| Directions |
Transcribe each record as written.

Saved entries
- Opening Delimiter -

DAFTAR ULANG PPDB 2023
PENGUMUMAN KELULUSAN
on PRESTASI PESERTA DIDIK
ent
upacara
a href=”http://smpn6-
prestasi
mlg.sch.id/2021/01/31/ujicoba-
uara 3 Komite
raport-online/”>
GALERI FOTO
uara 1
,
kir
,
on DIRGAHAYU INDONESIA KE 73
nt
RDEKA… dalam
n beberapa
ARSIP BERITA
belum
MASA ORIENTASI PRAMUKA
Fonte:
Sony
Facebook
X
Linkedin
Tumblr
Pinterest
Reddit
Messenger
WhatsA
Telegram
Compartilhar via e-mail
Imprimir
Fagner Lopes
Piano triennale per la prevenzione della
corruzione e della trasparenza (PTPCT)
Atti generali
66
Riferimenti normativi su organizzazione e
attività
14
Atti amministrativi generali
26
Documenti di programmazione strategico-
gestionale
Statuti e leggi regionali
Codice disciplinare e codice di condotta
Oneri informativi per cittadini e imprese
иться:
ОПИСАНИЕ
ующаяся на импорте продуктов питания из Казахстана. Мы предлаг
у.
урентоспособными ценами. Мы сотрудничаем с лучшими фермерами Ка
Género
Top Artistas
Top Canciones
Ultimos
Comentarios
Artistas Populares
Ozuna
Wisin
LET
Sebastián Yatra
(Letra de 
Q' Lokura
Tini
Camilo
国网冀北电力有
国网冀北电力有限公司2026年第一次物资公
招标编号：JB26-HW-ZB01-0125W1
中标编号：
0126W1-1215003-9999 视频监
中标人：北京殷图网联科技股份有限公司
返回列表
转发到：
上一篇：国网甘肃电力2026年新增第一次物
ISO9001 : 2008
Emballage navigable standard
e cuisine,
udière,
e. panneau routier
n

- Closing Delimiter -

| Answer for the task |
DAFTAR ULANG PPDB 2023
PENGUMUMAN KELULUSAN
on PRESTASI PESERTA DIDIK
ent
upacara
a href=”http://smpn6-
prestasi
mlg.sch.id/2021/01/31/ujicoba-
uara 3 Komite
raport-online/”>
GALERI FOTO
uara 1
,
kir
,
on DIRGAHAYU INDONESIA KE 73
nt
RDEKA… dalam
n beberapa
ARSIP BERITA
belum
MASA ORIENTASI PRAMUKA
Fonte:
Sony
Facebook
X
Linkedin
Tumblr
Pinterest
Reddit
Messenger
WhatsA
Telegram
Compartilhar via e-mail
Imprimir
Fagner Lopes
Piano triennale per la prevenzione della
corruzione e della trasparenza (PTPCT)
Atti generali
66
Riferimenti normativi su organizzazione e
attività
14
Atti amministrativi generali
26
Documenti di programmazione strategico-
gestionale
Statuti e leggi regionali
Codice disciplinare e codice di condotta
Oneri informativi per cittadini e imprese
иться:
ОПИСАНИЕ
ующаяся на импорте продуктов питания из Казахстана. Мы предлаг
у.
урентоспособными ценами. Мы сотрудничаем с лучшими фермерами Ка
Género
Top Artistas
Top Canciones
Ultimos
Comentarios
Artistas Populares
Ozuna
Wisin
LET
Sebastián Yatra
(Letra de 
Q' Lokura
Tini
Camilo
国网冀北电力有
国网冀北电力有限公司2026年第一次物资公
招标编号：JB26-HW-ZB01-0125W1
中标编号：
0126W1-1215003-9999 视频监
中标人：北京殷图网联科技股份有限公司
返回列表
转发到：
上一篇：国网甘肃电力2026年新增第一次物
ISO9001 : 2008
Emballage navigable standard
e cuisine,
udière,
e. panneau routier
n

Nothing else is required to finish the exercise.